Her abilities became apparent when as a small girl she heard raps on furniture and saw eyes glaring at her from the darkness. While working as a nursemaid in 1872, she came to the attention of Signor Damiani, a noted Italian psychic investigator. Under his guidance, Eusapia’s abilities progressed rapidly, first producing physical phenomena, then spectral appearances, including phantom limbs issuing from her body.
Her spirit guide, John King, communicated through raps and during trance he spoke in Italian. She would produce raps with upward movements of her head and her hand would cause tables to lift in the air.
One witness wrote in 1888, “Either bound to a seat, or firmly held by the hands of the curious, she attracts to her the articles of furniture which surround her, lifts them up, holds them suspended in the air like Mahomet’s coffin, and makes them come down again with undulatory movements, as if they were obeying her will.”
Signor Lombroso and Professor Tamburini examined her abilities to determine if she was a fraud. The professor held her hands and feet to prevent trickery. Lombroso wrote, “A handbell placed on a small table more than a yard distant from Eusapia sounded in the air above the heads of the sitters and then descended on the table, thence going two yards to a bed. While the bell was ringing we struck a match and saw the bell up in the air.”
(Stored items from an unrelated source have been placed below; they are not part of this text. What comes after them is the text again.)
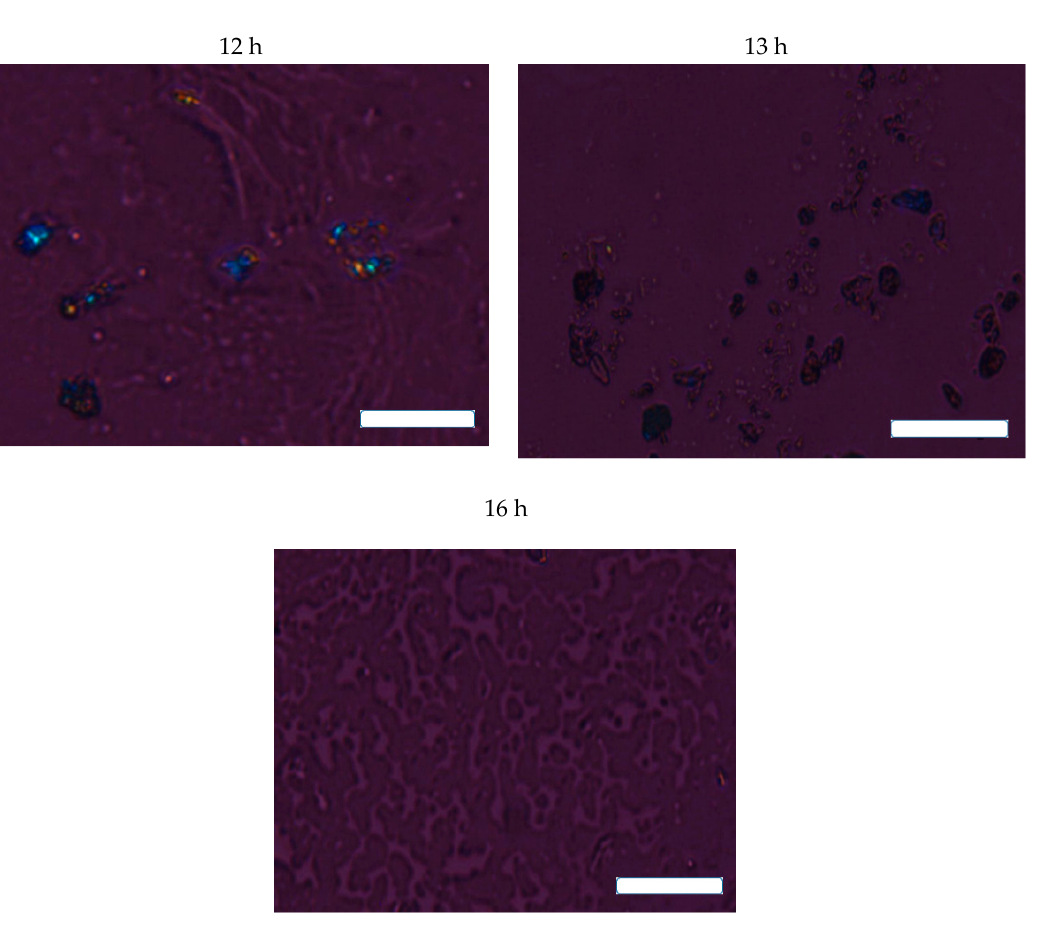
Figure 6. Polarized light microscopy images G4-F NG samples after different irradiation times. Scale bar = 50 μ m.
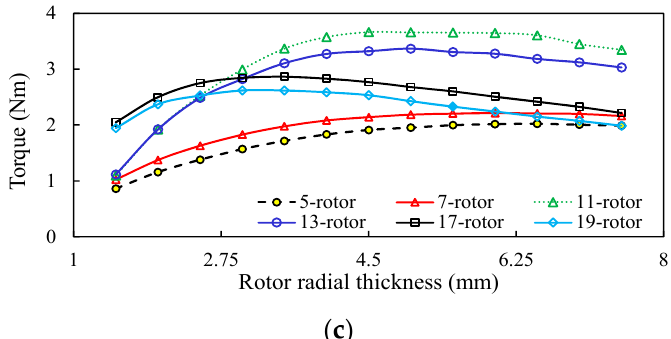
Figure 8. Variation of average torque with various rotor design parameters, I d = 0, copper loss = 30 W. ( a ) Inner rotor pole ratio; ( b ) Outer rotor pole ratio; ( c ) Rotor radial thickness.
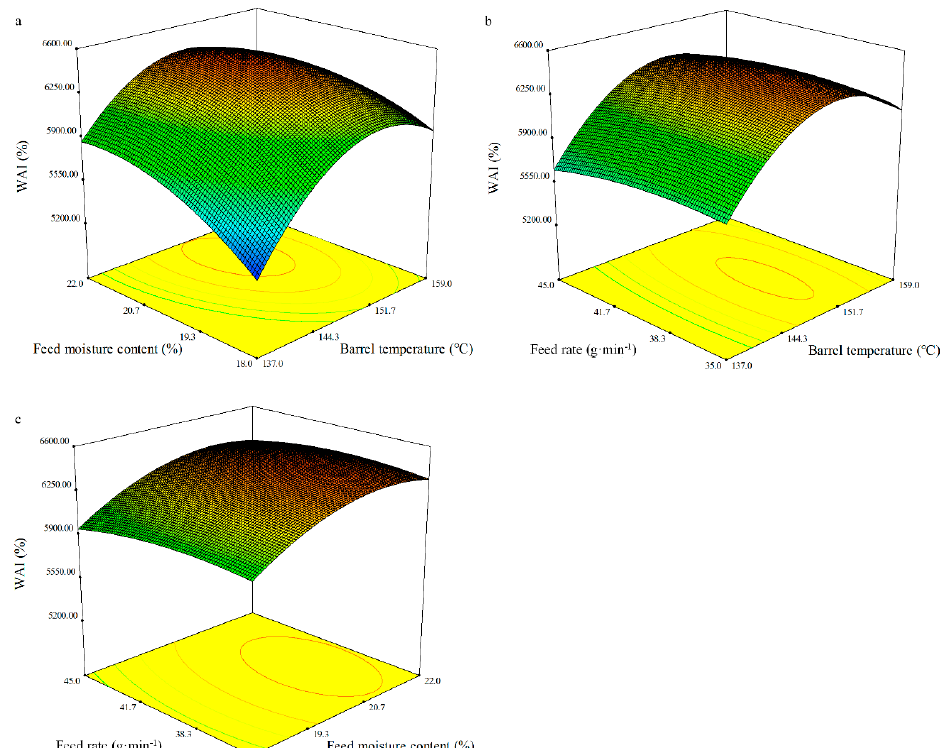
Figure 5. Response surface plot of the WAI of the whole BGW extrudates.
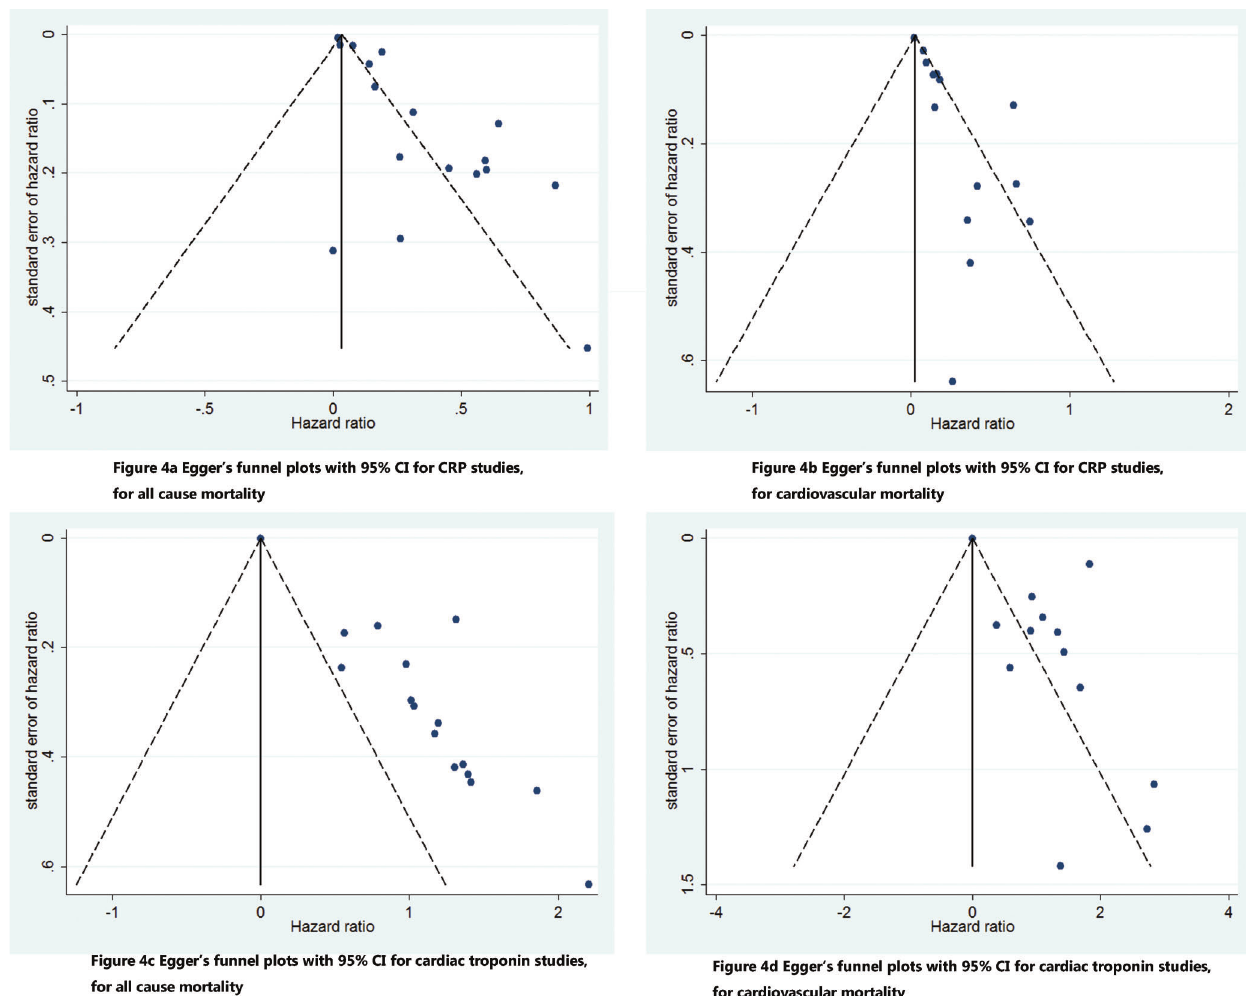
Figure 4 - Egger’s funnel plots for C-reactive protein and cardiac troponin studies. Publication bias was found in this meta-analysis. CRP, C-reactive protein; CI confidence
Over the years, Eusapia was tested many times in many countries. Some skeptics believed she was a trickster. One said he caught her in the garden gathering flowers to be used as “apports.” Stanley LeFevre Krebs wrote a book exposing her tricks entitled Trick Methods of Eusapia Paladino. Magicians Harry Houdini and Joseph Rinn claimed all her feats were conjuring tricks. It is said that Eusapia even admitted to using trickery at some times.
Others believed certain abilities remained unexplained. In England, Madame and Pierre Curie treated séances as scientific experiments and took detailed notes. In 1905, Pierre reported on the testing done at the Society for Psychical Research, “It was very interesting, and really the phenomena that we saw appeared inexplicable as trickery—tables raised from all four legs, movement of objects from a distance, hands that pinch or caress you, luminous apparitions. All in a [setting] prepared by us with a small number of spectators all known to us and without a possible accomplice. The only trick possible is that which could result from an extraordinary facility of the medium as a magician. But how do you explain the phenomena when one is holding her hands and feet and when the light is sufficient so that one can see everything that happens?”
When Eusapia died in 1918, she left many followers and skeptics behind. We may never know the true extent of her abilities.